As Josh’s disease progressed people asked us if they might come back to the states for treatment. Ultimately, the decision to stay in Israel was a no brainer. Israel has national healthcare that is as good or better than anything he could get in the states. Coming home likely meant piecing together freelance jobs with no health benefits. Plus, newspapers don’t hire 45-year-old reporters today, they barely hire anyone. Those that they do hire are constantly asked to do more with less. The market says clicks are more valuable than words and you better get to the point fast. That wasn’t Josh, ever, in anything. Josh was a 7-minute Grateful Dead song, not one-minute, one-hit one-click wonder.

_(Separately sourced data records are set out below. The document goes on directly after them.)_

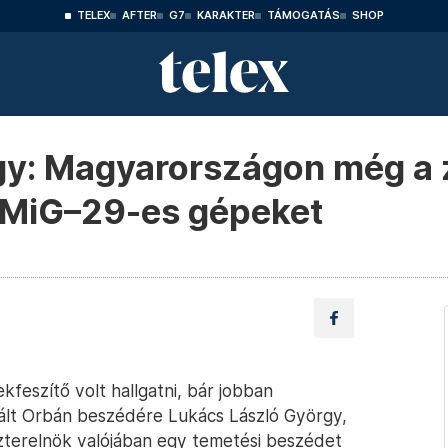
TELEX
AFTER
G7
KARAKTER
TÁMOGATÁS
SHOP
gy: Magyarországon még a z
a MiG–29-es gépeket
feszítő volt hallgatni, bár jobban
gált Orbán beszédére Lukács László György,
szterelnök valójában egy temetési beszédet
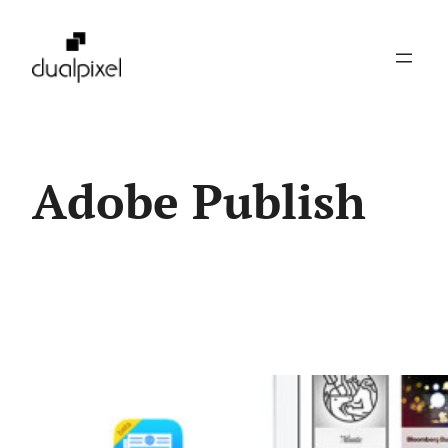
Pular
para
o
conteúdo
Adobe Publish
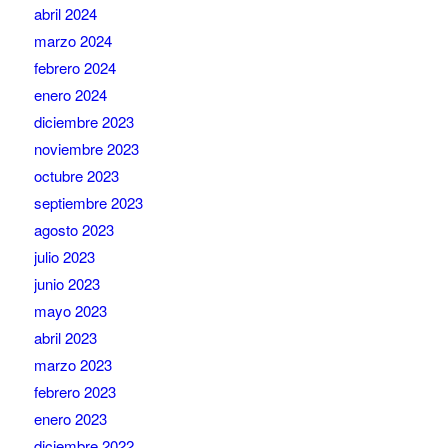
abril 2024
marzo 2024
febrero 2024
enero 2024
diciembre 2023
noviembre 2023
octubre 2023
septiembre 2023
agosto 2023
julio 2023
junio 2023
mayo 2023
abril 2023
marzo 2023
febrero 2023
enero 2023
diciembre 2022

Watching media die hurts. It isn’t sudden or dramatic. It is slow and methodical and every day we lose a little bit more of it. We hear new remedies all the time. Make papers nonprofits. Get private endowments to fund for news coverage. Sell public television stations to better fund local media. Merge back-office functions and differentiate on content. These remedies all seem so promising. They all failed or are failing. The latest idea is unionizing reporters. North Jersey reporters did it and look for a recent Facebook post by Mike Davis of the Asbury Park Press if you want to see a passionate argument for reporter unionization. Will this remedy succeed? Man, I hope so.
The world is a better place when people like Josh dig for truth and fight to bring it life. It isn’t a nicer or easier world, but it is more honest and more real. People say they are craving authenticity, honesty, something real. Real reporters can give us that, but constant attacks on journalism make that difficult for most people to believe. Unfortunately, the people making those attacks go after unions in the same way. They will use unionization as a whipping post to flog, as if being in a union automatically means you must be a far-left activist. The attackers are wrong on all fronts but that doesn’t mean the attacks won’t be made.

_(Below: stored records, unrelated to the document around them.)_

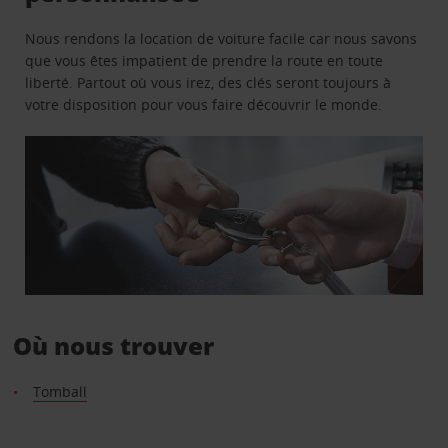
Nous rendons la location de voiture facile car nous savons
que vous êtes impatient de prendre la route en toute
liberté. Partout où vous irez, des clés seront toujours à
votre disposition pour vous faire découvrir le monde.
Où nous trouver
Tomball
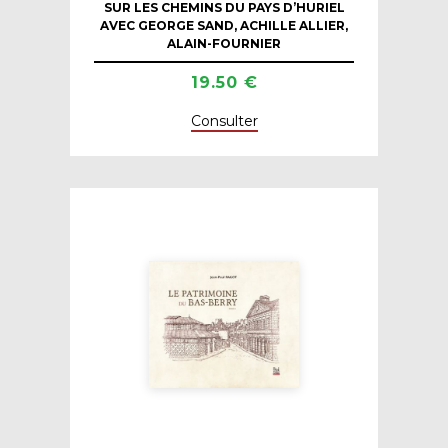
SUR LES CHEMINS DU PAYS D’HURIEL
AVEC GEORGE SAND, ACHILLE ALLIER,
ALAIN-FOURNIER
19.50 €
Consulter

On the other hand, if you look for obits about Josh Mitnick in the Jerusalem Post, Times of Israel, Haaretz you can see how Josh formed a union, a connection, a bond with his fellow reporters. The Jerusalem Post article quotes a friend from the Christian Science Monitor;
“(Josh) was an incredibly talented journalist, and one of those rare people who does great reporting not by being aggressive and pushy, but by being everything a journalist should be caring, compassionate and curious about the world.”

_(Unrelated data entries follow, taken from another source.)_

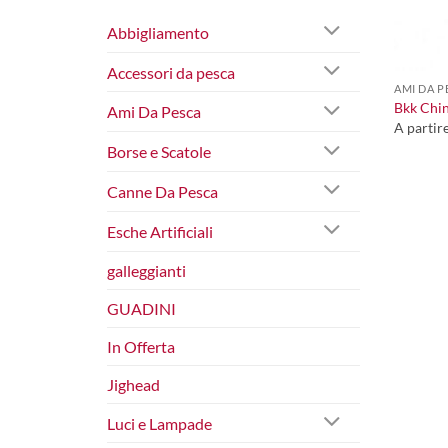
Abbigliamento
+
Accessori da pesca
AMI DA P
Bkk Chi
Ami Da Pesca
A partir
Borse e Scatole
Canne Da Pesca
Esche Artificiali
galleggianti
GUADINI
In Offerta
Jighead
Luci e Lampade
+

We are lucky that we have great reporters in New Jersey, and at least for political coverage, they are making a tenacious go of it. But there aren’t nearly enough of them and because of that there is no doubt that many, many truths get missed. We need to add more reporters to the mix because that means we miss less. I don’t have a cure to save media. No one had a cure to save Josh. So right now, just missing less seems like the best we can hope for.
Matthew Hale is professor of political science at Seton Hall University.